Good points, and "pure philosophy" is of course a straw man inasmuch as any competent philosophy should take into account complexities of human psychology. But I've always been struck by the way in which both philosophy and poetry aspire to speak to a world that is largely heedless of their claims.

Flaffer said...

Novalis,

I think the question, namely why the "world...is largely heedless of their claims" is important. Nietzsche in particular has been viewed to be skeptical about ethics generally and that is one of his reasons (see Geneolgy of Morals). My point is that practitioners of "pure philosophy" would agree with you, though I, being a moral realist, would not.

Mijnheer said...

Although I teach philosophy, I agree that good philosophical arguments by themselves are unlikely to convert many people to vegetarianism. One has to be psychologically ready and have one's heart in the right place, and then philosophy may, at least for some intellectually inclined, be the switch that turns on the light and leads one to say, "Yes, this is where I want to go."

It's not clear what you mean when you say, "Friends and family remain non-vegetarian, which I fully accept of course, and I do not foist my diet upon my children." Surely most of us would find it odd to hear of someone two hundred years ago who said, "I have come to believe that slavery is wrong, and so I freed my slaves. Friends and family remain slave-owners, which I fully accept of course, and I do not foist my abolitionist views upon my children."

You might reply, "That's not a good parallel: animals are not people, and slaves are." But isn't that the meat-eater's response? If you are vegetarian for ethical reasons, then you already accept that, though animals may not have the same intrinsic value as humans, their lives and their suffering matter enough to make it wrong to kill and eat them when we have no need to do so. Unless there is some morally relevant difference between you and your friends and family (e.g., their health would worsen significantly without meat), then as a matter of logic you must believe it equally wrong for them to eat meat.

Perhaps you simply mean that lecturing friends and family about vegetarianism is likely to be counter-productive and that if your example doesn't have a positive influence on them, nothing will. If that's what you mean, you are probably correct.

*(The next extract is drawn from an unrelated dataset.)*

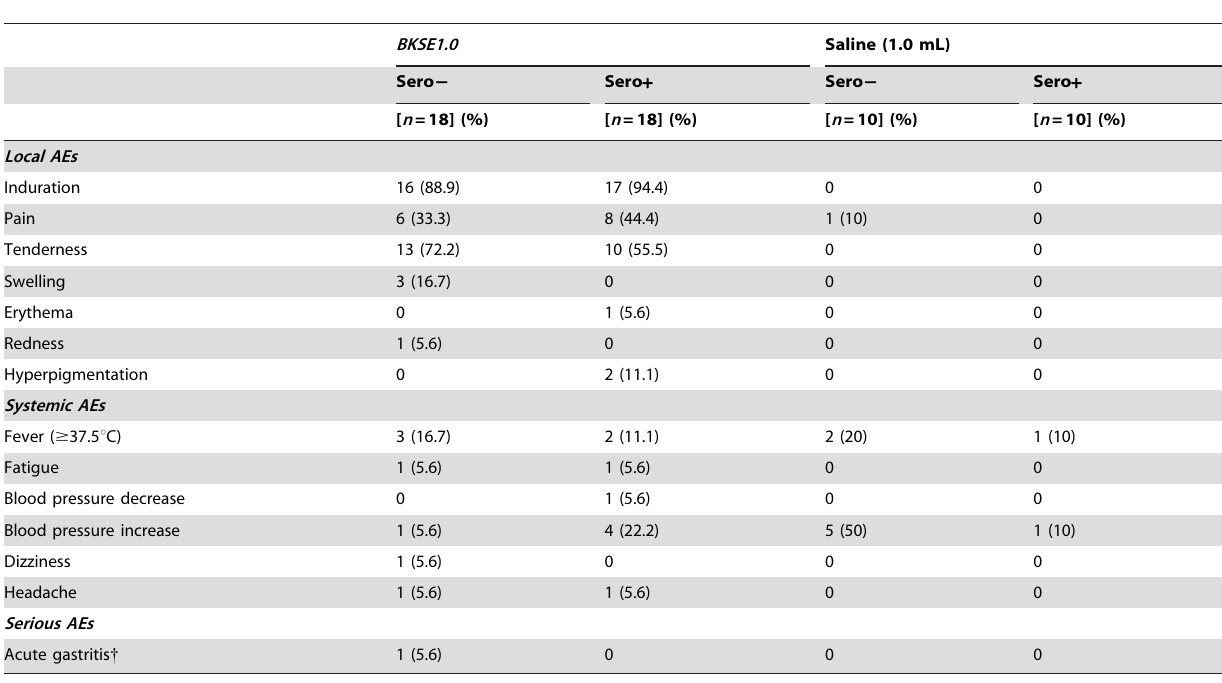
Table 2. Adverse events (AEs) and serious adverse events (SAEs) in seronegative and seropositive adults.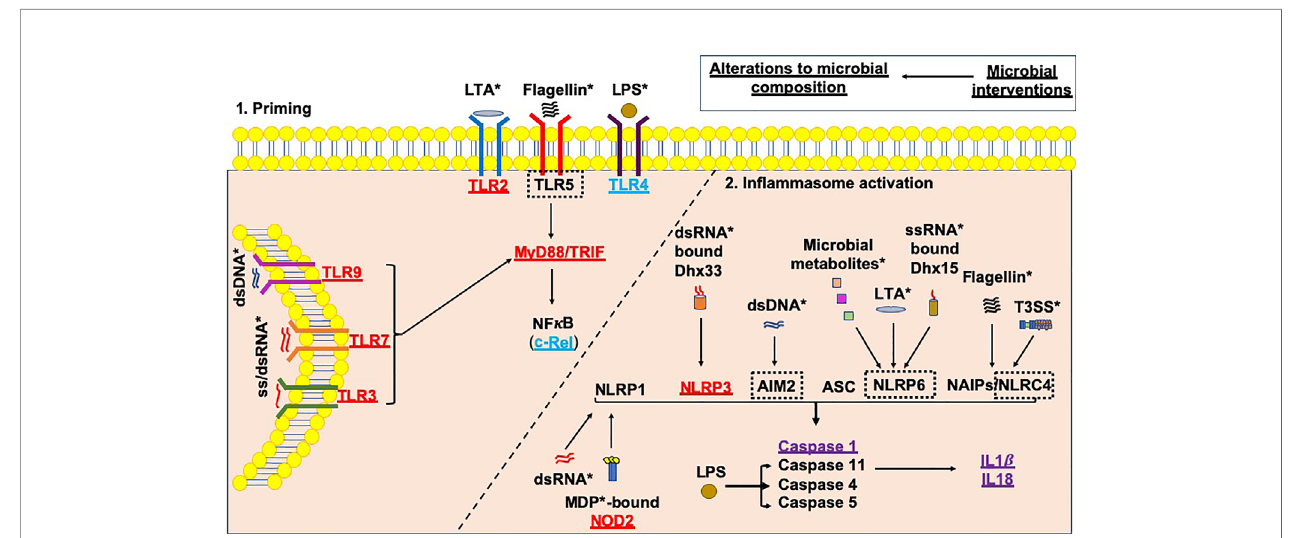
FIGURE 3 | Microbial in fl uences on in fl ammasome priming and activation in type 1 diabetes. Microbial interventions e.g. fecal microbiota transplants, antibiotic, probiotic and prebiotic usage can all in fl uence the microbial composition, subsequently altering the availability of microbial ligands involved in both the priming, and canonical and non-canonical activation of in fl ammasomes (as shown by *). Studies of single PRR or in fl ammasome ( nlrp3 ) gene-de fi cient mice have shown that these proteins would be needed to promote the development of T1D (shown in red); however, Tlr4-de fi cient and c-Rel-de fi cient NOD mice (c-Rel is a subunit of the NF к B protein) promote tolerance and limit the development of T1D (shown in blue). In addition, some gene-de fi cient mice showed no signi fi cant effect on mediating susceptibility to T1D (shown in purple). A number of planned studies are currently underway using a number of gene-de fi cient mice to assess their ability to alter susceptibility to T1D development, as shown by the black dotted boxes. Paradoxically, the gene-de fi cient mice are also likely to have altered microbial composition, contributing to the protection against/susceptibility to disease. Studies of these gene-de fi cient mice will need to evaluate the contribution of the gene independently from any alterations to the microbial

I doubt that many vegans believe it is possible to live without doing any harm. Veganism too is about harm reduction. Yes, it is harder to practise than lacto-ovo vegetarianism is, but to dismiss it as "too fanatical and puritanical and, ironically, as a kind of denial of the intricate web that we cannot help sharing with other creatures" is, ironically, exactly the sort of thing meat-eaters say about vegetarians in general.

With the limitations of pure philosophy firmly in mind, you may be interested (or not) in this website: http://cla.calpoly.edu/bts/

Novalis said...

Points well taken, and in your analogy with slavery you illustrate the tension between moral judgment and cultural acceptance. As you say, ovolactovegetarianism is a moderate position; similarly, the arguments that a moderate liberal might make against the far left are parallel to those that a conservative might make against moderate liberalism.